Charge time, though, still deters some customers, and for good reason. If you’re used to filling up a tank in a few minutes, the idea of pausing your road trip to charge for a few hours, or even 45 minutes, puts a damper on electric driving excitement.
Much of the development on this problem has focused on the charger itself. Tesla’s market-leading Supercharger, for instance, has tried liquid-cooling the cable to push a higher electrical current. At a certain point, charging with a strong enough current warms up the battery, potentially degrading long-term cycle life.
Christopher Johnson, a chemist at Argonne, decided to approach this challenge from the battery side. He noticed that certain battery materials have photoreactive properties similar to semiconductors: By exciting the molecules with a beam of concentrated light, you can reduce their electrical resistance and cajole them into accepting a faster current without heating up.
From that impulse, he created a photo-assisted fast charge technique that he says cuts the time to charge in half for the same current.
"We've tested it, we've verified it, we're getting ready for publication," Johnson said in an interview. "Our hope is that not only can it go faster, but hopefully the battery lifetime will be extended as a result of this way to charge" compared to current charging techniques.
If this process checks out and scales properly, it could change the look and feel of charging stations.
"At the gas station, you would have a light station," Johnson said. "You would pull in and clamp the lamp onto your battery as well as the current. You flip the lamp on and then you trickle the charge into the battery."
This would affect car design too, because you would need a way of getting the light beam to the battery, perhaps through a fiber optic cable with a port on the exterior.
The range of battery materials Johnson examined was constrained by what is actually used in EV batteries. One chemistry in use, the lithium-manganese-oxide spinelle, exhibits the necessary semiconducting properties, so the photo-assisted technique could be integrated into existing manufacturing processes.
Johnson has been working at Argonne's Center for Electrochemical Energy Storage, funded by the Department of Energy's Basic Energy Sciences program. Once he publishes the initial findings, Johnson wants to move from the applied science he's been doing to a more fundamental science approach, to better understand why the process works.
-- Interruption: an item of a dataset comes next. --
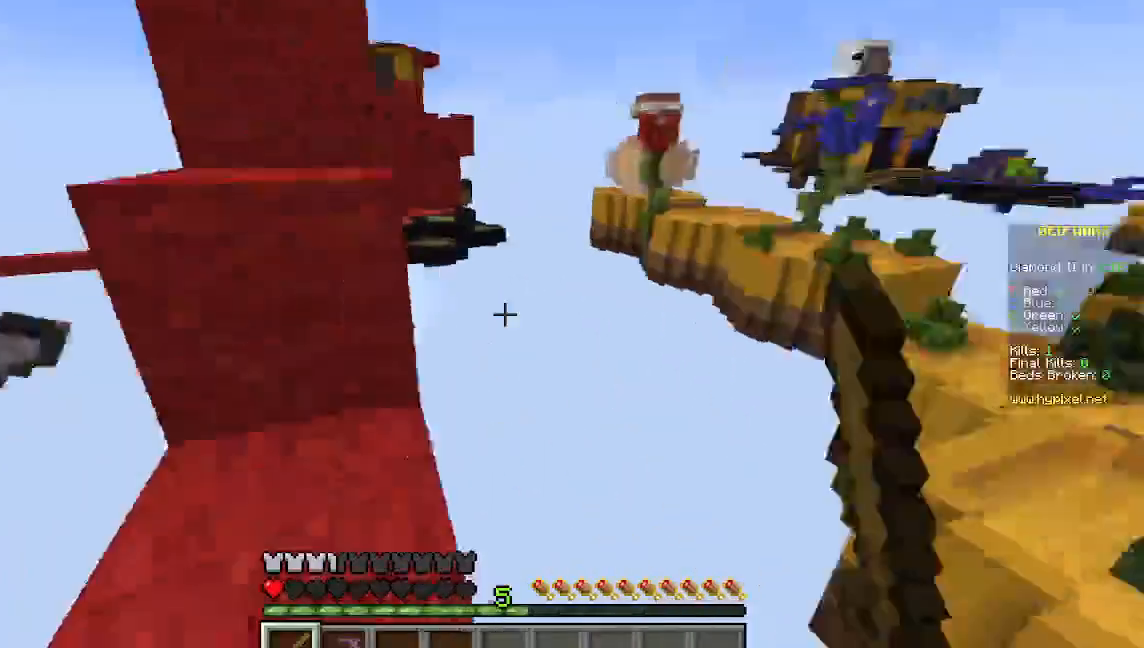
{"keys": ["w"], "mouse": [], "events": [[89, "mouse_left", "down"], [311, "a", "up"], [444, "mouse_left", "up"]]}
It's too early to know if light-assisted charging will become commonplace, but it provides a few valuable insights. For one thing, it's important to remember that it takes two to charge: It makes sense to attack the problem from both the charger end and the battery end.
Additionally, since battery functions are so closely interconnected in the cell structure, advances in the speed of charging need to come with commensurate protections for the health of the battery. Trading speed of charging for battery lifetime is a costly gamble. If Johnson can achieve both simultaneously, the consumer discomfort of using a second charging apparatus would be a small price to pay.